## Work to be completed
If a record contains a picture, leave the picture out and transcribe everything else exactly.

## Provided material
= Beginning of Section =

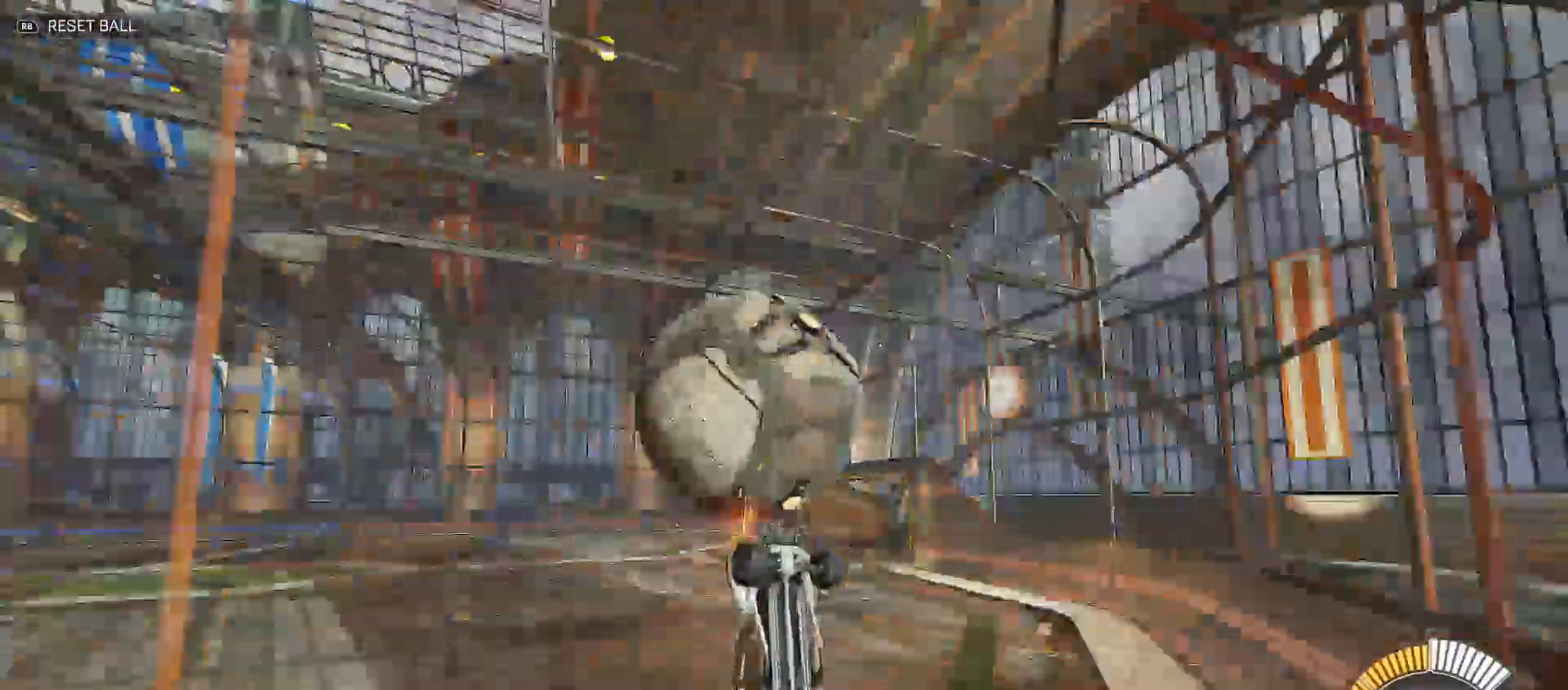
{"dt_ms": 500, "buttons": ["R2"], "left_stick": "up-right", "right_stick": "center", "events": [[50, "left_stick", "down-right"], [167, "Y", "down"], [200, "left_stick", "up-right"], [467, "Y", "up"]]}
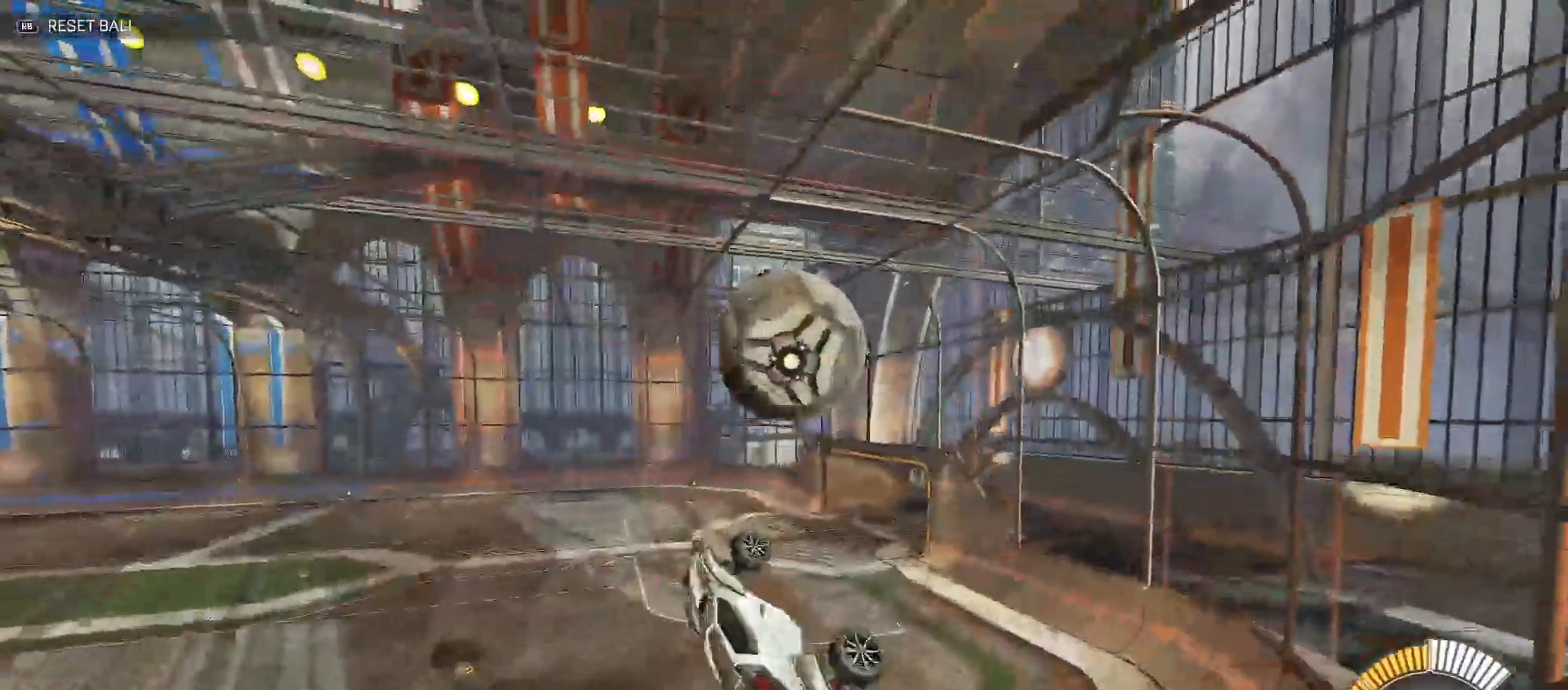
{"dt_ms": 500, "buttons": ["A", "R2"], "left_stick": "up-right", "right_stick": "center", "events": [[117, "Y", "down"], [150, "left_stick", "down-right"], [200, "B", "down"], [233, "Y", "up"], [383, "left_stick", "up-right"], [400, "B", "up"], [467, "A", "down"]]}
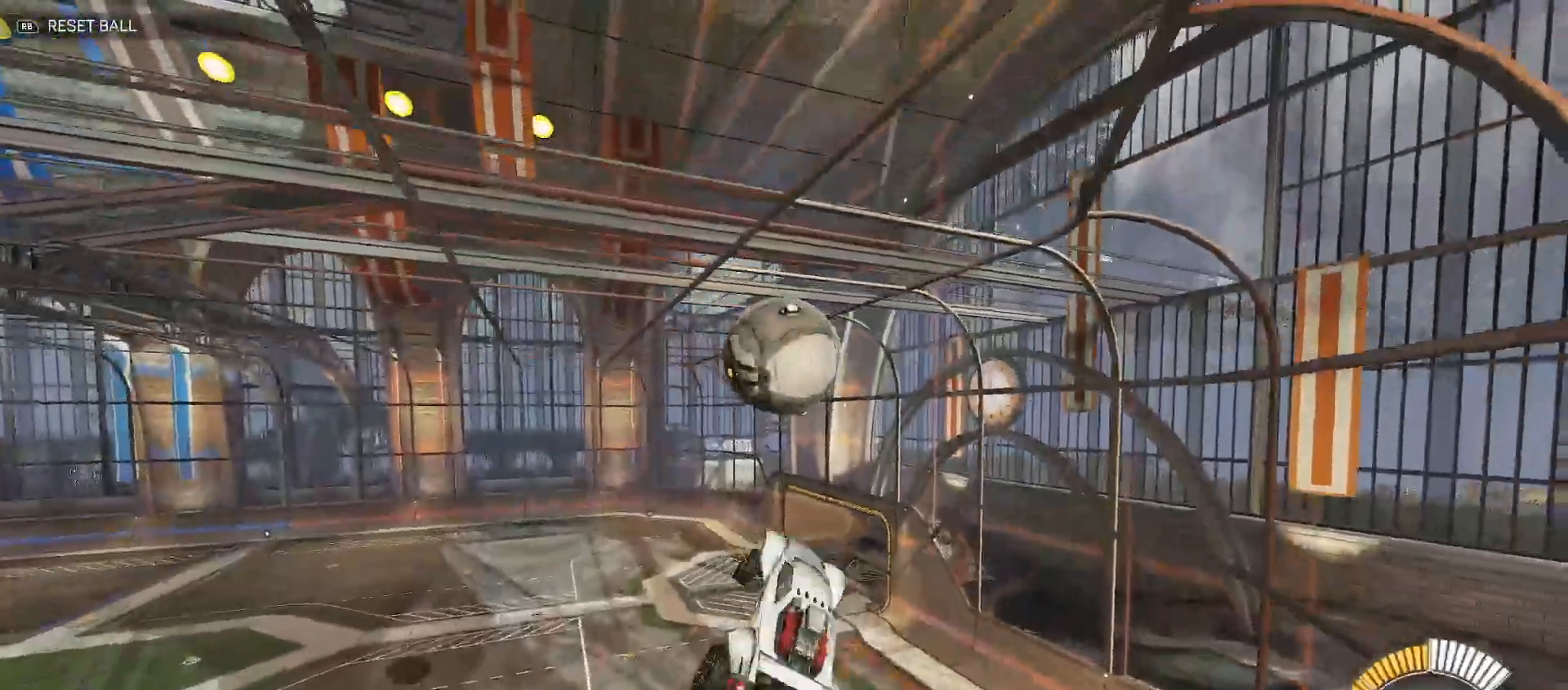
{"dt_ms": 500, "buttons": ["B", "Y", "R2"], "left_stick": "down-right", "right_stick": "center", "events": [[17, "left_stick", "down-right"], [100, "A", "up"], [150, "left_stick", "up-right"], [183, "B", "down"], [233, "Y", "down"], [333, "Y", "up"], [433, "left_stick", "down-right"], [450, "Y", "down"]]}
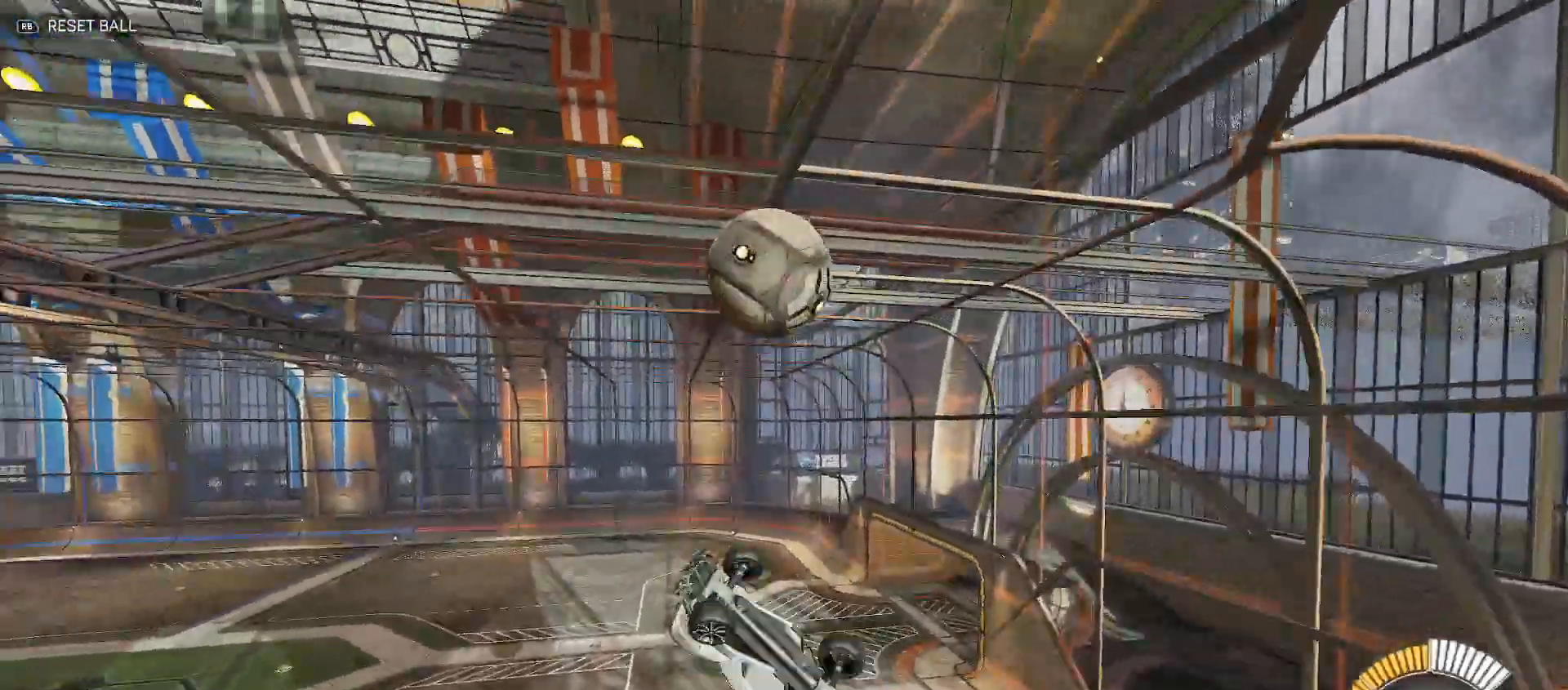
{"dt_ms": 500, "buttons": ["R2"], "left_stick": "right", "right_stick": "center", "events": [[183, "Y", "up"], [250, "B", "up"], [400, "left_stick", "center"], [467, "left_stick", "right"]]}
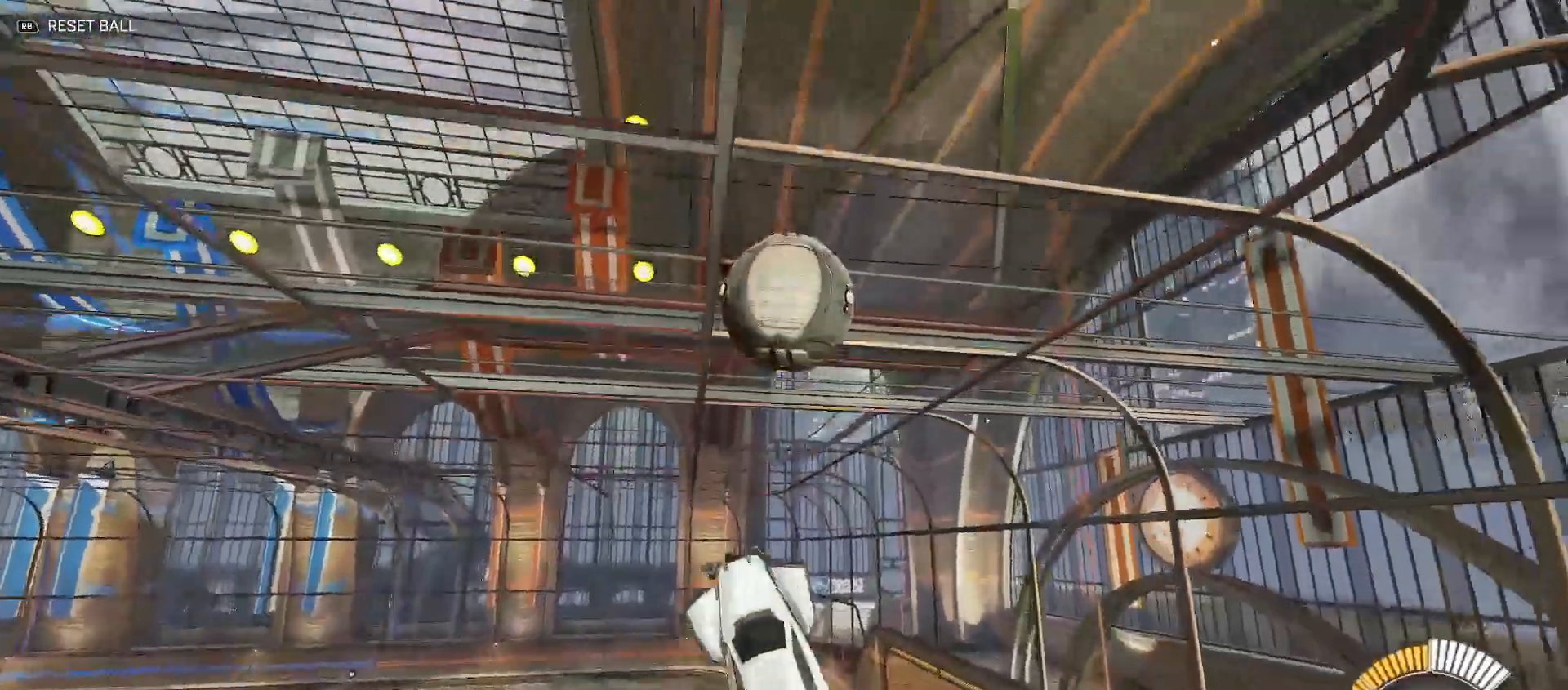
{"dt_ms": 500, "buttons": ["R2"], "left_stick": "right", "right_stick": "center", "events": [[83, "B", "down"], [83, "Y", "down"], [133, "left_stick", "center"], [183, "left_stick", "right"], [250, "B", "up"], [250, "Y", "up"], [300, "B", "down"], [317, "Y", "down"], [450, "B", "up"], [483, "Y", "up"]]}
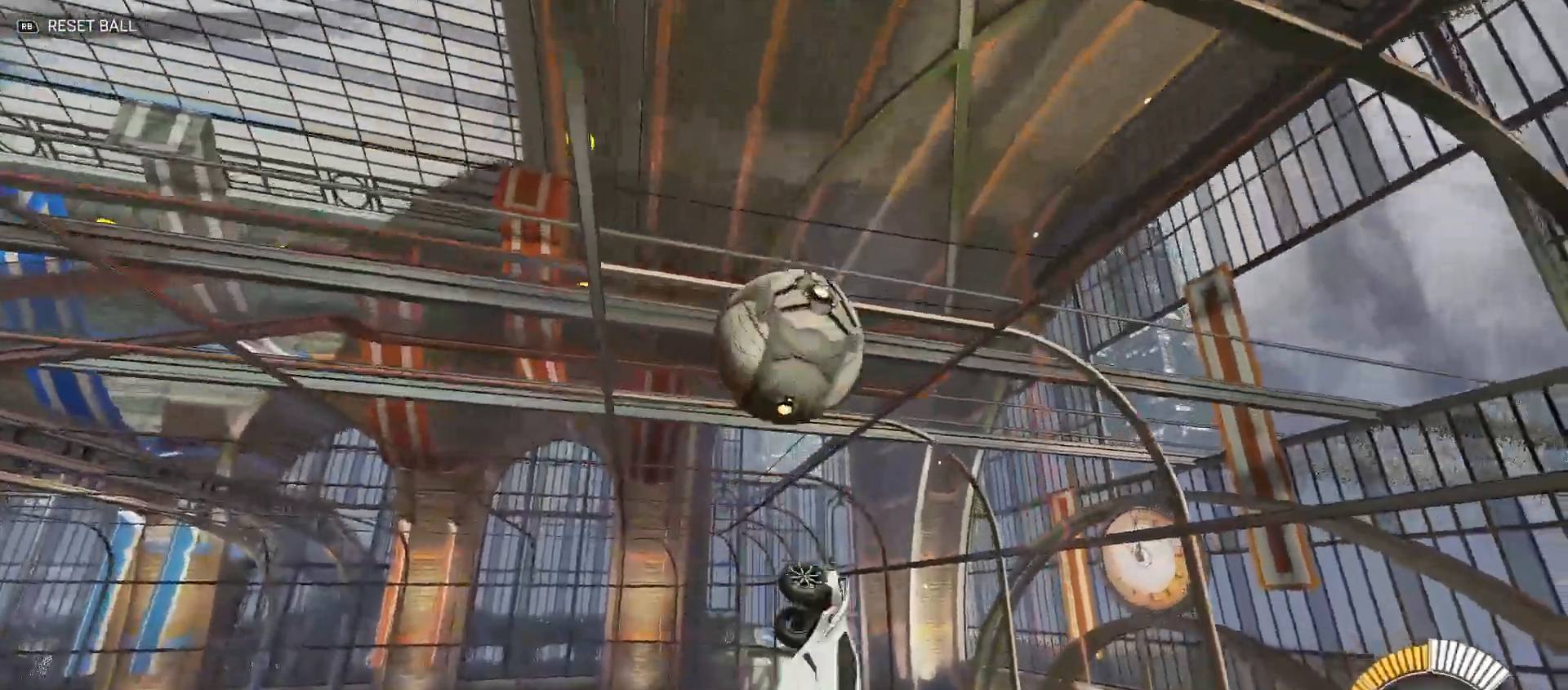
{"dt_ms": 500, "buttons": ["B", "R2"], "left_stick": "down-left", "right_stick": "center", "events": [[117, "X", "down"], [133, "left_stick", "center"], [183, "X", "up"], [417, "left_stick", "down-left"], [483, "B", "down"]]}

= End of Section =

## Answer
{"dt_ms": 500, "buttons": ["R2"], "left_stick": "up-right", "right_stick": "center", "events": [[50, "left_stick", "down-right"], [167, "Y", "down"], [200, "left_stick", "up-right"], [467, "Y", "up"]]}
{"dt_ms": 500, "buttons": ["A", "R2"], "left_stick": "up-right", "right_stick": "center", "events": [[117, "Y", "down"], [150, "left_stick", "down-right"], [200, "B", "down"], [233, "Y", "up"], [383, "left_stick", "up-right"], [400, "B", "up"], [467, "A", "down"]]}
{"dt_ms": 500, "buttons": ["B", "Y", "R2"], "left_stick": "down-right", "right_stick": "center", "events": [[17, "left_stick", "down-right"], [100, "A", "up"], [150, "left_stick", "up-right"], [183, "B", "down"], [233, "Y", "down"], [333, "Y", "up"], [433, "left_stick", "down-right"], [450, "Y", "down"]]}
{"dt_ms": 500, "buttons": ["R2"], "left_stick": "right", "right_stick": "center", "events": [[183, "Y", "up"], [250, "B", "up"], [400, "left_stick", "center"], [467, "left_stick", "right"]]}
{"dt_ms": 500, "buttons": ["R2"], "left_stick": "right", "right_stick": "center", "events": [[83, "B", "down"], [83, "Y", "down"], [133, "left_stick", "center"], [183, "left_stick", "right"], [250, "B", "up"], [250, "Y", "up"], [300, "B", "down"], [317, "Y", "down"], [450, "B", "up"], [483, "Y", "up"]]}
{"dt_ms": 500, "buttons": ["B", "R2"], "left_stick": "down-left", "right_stick": "center", "events": [[117, "X", "down"], [133, "left_stick", "center"], [183, "X", "up"], [417, "left_stick", "down-left"], [483, "B", "down"]]}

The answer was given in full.